Неубедительно и его разочарование в богатстве, почестях, наслаждениях, которые-де мешают стремлению к вечным благам. Проповедующий аскетизм философ был весьма практичен, чувствителен к удобствам и говорил, что хороша мудрость с наследством. Он ловко устраивал свои дела и, умножая состояние, был уверен, что «можно отлично быть философом, не будучи вследствие этого дураком». Людям не доверял, в честность тоже не верил и придерживался принципа: «Не делай мне ничего, и я тебе тоже ничего не сделаю».

Чем же так досадили мыслителю современники, что он их невзлюбил на всю жизнь?

Конечно, публика не баловала его вниманием. Главная книга философа — «Мир как воля и представление» — почти целиком пошла в макулатуру. Лекции в Берлинском университете, опрометчиво назначенные на один час с гегелевскими, остались без слушателей и потому продолжались всего один семестр. Да и сам философ долгое время был известен лишь как сын писательницы Иоганны Шопенгауэр. Тем не менее, был убеждён, что равных ему нет и не сомневался в посмертной славе. Но всё-таки подобное отношение его сильно раздражало. Хоть он и презирал современников, но к их мнению был очень чувствителен.

Очевидно, причину его многочисленных странностей следует искать в нём самом.
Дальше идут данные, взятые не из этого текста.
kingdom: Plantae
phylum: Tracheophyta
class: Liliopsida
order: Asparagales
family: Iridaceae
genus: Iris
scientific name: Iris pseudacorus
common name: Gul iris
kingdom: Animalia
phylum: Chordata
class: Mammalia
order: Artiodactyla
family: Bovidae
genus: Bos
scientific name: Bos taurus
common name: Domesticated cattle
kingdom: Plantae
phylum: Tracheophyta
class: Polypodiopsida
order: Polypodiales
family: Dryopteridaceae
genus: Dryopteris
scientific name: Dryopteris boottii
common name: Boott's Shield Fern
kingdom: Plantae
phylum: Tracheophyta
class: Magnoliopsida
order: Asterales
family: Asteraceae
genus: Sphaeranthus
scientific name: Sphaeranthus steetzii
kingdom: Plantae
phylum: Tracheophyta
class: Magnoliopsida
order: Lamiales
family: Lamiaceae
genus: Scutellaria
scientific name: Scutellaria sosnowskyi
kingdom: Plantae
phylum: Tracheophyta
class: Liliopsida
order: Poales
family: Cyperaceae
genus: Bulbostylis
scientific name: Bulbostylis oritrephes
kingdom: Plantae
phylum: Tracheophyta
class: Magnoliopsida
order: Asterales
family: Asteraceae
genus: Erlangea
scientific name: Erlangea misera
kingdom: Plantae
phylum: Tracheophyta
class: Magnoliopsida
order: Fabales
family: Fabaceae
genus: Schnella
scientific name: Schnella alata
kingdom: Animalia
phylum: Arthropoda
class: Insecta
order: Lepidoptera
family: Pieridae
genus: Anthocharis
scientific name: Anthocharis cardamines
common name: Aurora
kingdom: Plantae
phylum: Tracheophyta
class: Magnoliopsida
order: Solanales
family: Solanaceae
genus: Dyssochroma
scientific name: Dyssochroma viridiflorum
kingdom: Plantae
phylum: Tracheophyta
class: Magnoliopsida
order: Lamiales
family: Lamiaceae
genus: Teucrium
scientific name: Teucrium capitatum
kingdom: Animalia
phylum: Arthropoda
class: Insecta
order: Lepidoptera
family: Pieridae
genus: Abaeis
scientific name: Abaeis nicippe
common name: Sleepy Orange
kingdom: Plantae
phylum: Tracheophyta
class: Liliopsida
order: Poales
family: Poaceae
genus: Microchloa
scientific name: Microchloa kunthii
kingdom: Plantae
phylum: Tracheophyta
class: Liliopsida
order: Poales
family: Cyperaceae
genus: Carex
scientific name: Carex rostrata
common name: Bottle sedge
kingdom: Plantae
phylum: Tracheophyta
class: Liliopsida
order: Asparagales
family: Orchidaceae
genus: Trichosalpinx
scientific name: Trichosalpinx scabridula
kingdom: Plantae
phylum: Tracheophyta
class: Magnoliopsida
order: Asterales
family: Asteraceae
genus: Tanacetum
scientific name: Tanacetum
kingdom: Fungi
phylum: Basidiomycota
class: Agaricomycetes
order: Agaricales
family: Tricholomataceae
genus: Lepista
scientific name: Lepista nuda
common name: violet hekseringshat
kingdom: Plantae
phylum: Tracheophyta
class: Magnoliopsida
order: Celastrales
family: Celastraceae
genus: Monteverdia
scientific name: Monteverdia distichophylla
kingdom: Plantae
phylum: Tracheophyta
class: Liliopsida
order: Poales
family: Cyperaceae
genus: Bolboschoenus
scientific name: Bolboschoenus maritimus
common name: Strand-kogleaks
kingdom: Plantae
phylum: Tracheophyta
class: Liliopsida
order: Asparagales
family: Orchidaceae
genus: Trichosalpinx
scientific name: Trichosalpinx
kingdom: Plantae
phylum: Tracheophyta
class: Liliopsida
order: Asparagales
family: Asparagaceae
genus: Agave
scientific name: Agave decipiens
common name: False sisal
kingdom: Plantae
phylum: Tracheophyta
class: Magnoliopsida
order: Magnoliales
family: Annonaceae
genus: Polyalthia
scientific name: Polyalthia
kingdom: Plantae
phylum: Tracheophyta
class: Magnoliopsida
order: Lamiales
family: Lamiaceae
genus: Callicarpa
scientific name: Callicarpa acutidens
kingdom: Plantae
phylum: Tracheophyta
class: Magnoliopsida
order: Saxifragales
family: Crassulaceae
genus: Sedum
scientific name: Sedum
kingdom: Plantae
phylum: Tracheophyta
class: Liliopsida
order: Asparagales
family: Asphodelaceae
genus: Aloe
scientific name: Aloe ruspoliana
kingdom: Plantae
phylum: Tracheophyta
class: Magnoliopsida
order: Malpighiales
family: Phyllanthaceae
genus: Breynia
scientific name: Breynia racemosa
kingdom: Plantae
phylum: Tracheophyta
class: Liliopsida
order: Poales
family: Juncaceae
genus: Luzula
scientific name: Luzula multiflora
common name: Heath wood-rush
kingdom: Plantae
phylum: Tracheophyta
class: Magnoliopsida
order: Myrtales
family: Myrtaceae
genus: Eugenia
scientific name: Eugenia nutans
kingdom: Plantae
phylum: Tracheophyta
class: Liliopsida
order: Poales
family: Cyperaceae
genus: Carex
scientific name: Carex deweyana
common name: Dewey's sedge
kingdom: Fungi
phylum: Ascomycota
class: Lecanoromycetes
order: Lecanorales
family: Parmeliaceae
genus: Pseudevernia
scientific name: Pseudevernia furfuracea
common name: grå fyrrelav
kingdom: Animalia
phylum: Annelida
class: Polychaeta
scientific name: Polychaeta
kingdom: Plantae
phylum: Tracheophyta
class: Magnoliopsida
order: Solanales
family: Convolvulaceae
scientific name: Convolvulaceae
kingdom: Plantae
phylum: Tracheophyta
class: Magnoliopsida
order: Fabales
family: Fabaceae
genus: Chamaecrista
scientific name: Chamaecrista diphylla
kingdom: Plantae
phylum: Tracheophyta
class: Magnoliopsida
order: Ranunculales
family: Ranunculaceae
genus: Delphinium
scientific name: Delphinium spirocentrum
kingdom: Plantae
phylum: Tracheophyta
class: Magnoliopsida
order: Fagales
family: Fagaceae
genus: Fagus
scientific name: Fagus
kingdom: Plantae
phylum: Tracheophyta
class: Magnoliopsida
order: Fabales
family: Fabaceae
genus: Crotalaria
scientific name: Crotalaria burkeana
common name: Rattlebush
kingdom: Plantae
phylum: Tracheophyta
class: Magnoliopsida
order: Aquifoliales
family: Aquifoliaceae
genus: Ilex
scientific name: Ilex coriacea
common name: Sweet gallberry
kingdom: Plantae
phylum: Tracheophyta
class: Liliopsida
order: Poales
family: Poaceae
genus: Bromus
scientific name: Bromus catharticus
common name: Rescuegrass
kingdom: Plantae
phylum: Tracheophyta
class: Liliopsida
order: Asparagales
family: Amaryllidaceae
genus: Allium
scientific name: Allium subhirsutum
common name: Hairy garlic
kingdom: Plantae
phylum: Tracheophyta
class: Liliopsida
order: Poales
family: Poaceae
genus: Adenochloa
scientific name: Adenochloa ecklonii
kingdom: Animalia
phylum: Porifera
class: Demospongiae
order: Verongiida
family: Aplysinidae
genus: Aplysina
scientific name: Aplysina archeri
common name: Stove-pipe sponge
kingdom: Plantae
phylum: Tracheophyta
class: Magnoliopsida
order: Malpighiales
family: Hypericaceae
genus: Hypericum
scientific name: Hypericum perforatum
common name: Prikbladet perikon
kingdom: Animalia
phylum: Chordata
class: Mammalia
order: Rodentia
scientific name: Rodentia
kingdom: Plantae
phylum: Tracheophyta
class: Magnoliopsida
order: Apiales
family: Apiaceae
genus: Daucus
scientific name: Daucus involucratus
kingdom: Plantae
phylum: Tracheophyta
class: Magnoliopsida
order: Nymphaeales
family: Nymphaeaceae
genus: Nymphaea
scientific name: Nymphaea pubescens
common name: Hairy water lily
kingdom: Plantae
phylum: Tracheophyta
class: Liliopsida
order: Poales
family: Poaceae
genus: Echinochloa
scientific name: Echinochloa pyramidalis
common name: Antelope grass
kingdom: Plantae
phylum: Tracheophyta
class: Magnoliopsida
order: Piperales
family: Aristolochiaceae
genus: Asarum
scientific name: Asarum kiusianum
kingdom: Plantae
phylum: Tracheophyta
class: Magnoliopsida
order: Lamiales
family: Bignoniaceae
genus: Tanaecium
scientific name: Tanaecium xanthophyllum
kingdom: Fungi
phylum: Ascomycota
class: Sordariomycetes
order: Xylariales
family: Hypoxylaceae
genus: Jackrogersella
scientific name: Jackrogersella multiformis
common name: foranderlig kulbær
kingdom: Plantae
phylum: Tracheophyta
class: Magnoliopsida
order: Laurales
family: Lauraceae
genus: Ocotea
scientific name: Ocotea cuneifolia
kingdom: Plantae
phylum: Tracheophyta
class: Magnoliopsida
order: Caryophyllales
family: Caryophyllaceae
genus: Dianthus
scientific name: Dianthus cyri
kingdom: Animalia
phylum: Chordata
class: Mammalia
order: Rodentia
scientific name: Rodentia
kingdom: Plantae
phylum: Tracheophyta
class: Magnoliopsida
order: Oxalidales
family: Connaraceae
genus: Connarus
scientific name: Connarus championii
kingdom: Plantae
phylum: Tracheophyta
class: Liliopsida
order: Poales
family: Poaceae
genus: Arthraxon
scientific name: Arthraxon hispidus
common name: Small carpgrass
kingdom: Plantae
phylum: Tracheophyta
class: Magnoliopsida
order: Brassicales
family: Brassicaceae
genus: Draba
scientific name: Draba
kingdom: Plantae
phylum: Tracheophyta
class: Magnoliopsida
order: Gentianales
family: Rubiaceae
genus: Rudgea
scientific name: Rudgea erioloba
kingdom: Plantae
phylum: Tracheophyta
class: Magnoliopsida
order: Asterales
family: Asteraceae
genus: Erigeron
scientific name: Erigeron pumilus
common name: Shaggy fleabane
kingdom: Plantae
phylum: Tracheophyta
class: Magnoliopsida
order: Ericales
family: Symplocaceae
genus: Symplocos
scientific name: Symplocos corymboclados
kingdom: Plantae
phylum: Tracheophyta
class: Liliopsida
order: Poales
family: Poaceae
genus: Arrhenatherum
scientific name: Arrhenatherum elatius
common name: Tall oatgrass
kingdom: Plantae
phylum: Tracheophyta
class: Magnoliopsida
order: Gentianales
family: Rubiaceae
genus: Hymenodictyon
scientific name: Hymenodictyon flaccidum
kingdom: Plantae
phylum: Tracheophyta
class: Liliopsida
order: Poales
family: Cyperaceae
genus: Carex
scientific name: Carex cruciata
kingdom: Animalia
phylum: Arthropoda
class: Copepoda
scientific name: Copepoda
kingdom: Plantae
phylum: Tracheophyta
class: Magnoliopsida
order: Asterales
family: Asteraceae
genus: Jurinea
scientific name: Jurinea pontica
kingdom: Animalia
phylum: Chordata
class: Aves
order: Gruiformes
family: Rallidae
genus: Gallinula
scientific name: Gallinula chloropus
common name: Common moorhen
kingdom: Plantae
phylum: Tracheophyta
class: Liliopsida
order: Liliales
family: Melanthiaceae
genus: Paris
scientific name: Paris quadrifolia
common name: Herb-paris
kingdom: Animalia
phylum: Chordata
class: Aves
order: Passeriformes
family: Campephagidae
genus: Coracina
Итальянский психиатр и криминалист Чезаре Ломброзо в своей работе «Гениальность и помешательство» нашёл место и для Шопенгауэра: «Он всегда жил в нижнем этаже, чтобы удобнее было спастись в случае пожара, боялся получать письма, брать в руки бритву, никогда не пил из чужого стакана, опасаясь заразиться…» Плюс постоянное самовозвеличение. Таким образом, кроме мании преследования психиатр усмотрел ещё и манию величия, что, впрочем, его нисколько не удивило: ведь ещё Сенека говорил, что нет великого ума без примеси безумия. На это счёт известны и более категоричные мнения: чем больше человек незауряден, тем больше и ненормален. Кстати, настораживает и наследственность философа. Отец его покончил с собой в приступе ипохондрии, то есть болезненной мнительности.

Значит ли это, что философ был неискренен в творчестве? Нет. Гарантию верности своих слов он видел в том, что ему не приходилось ничего выдумывать: «Мои философские положения возникли во мне безо всякого моего содействия, — писал он. — Я просто в качестве зрителя и очевидца записал то, что в подобные моменты представлялось мне пониманием, чуждым всякого участия воли, и затем воспользовался записанным для моих творений». К сожалению, недостаток той же воли не позволил ему дотянуться до собственных идеалов, изложенных, кстати сказать, с редкой для философов ясностью и красотой.

Философия мировой скорби

Несмотря на внешне благополучное детство, философ был склонен видеть мир в мрачном свете. «Уже в семнадцатилетнем возрасте <…> я был настолько проникнут горестью жизни, как Будда в своей молодости, когда он узрел болезнь, старость, страдания и смерть», — вспоминал он. Его мир наполнен скорбью и страданием, это «госпиталь неизлечимых», а оптимизм — нелепая насмешка над человеческой судьбой.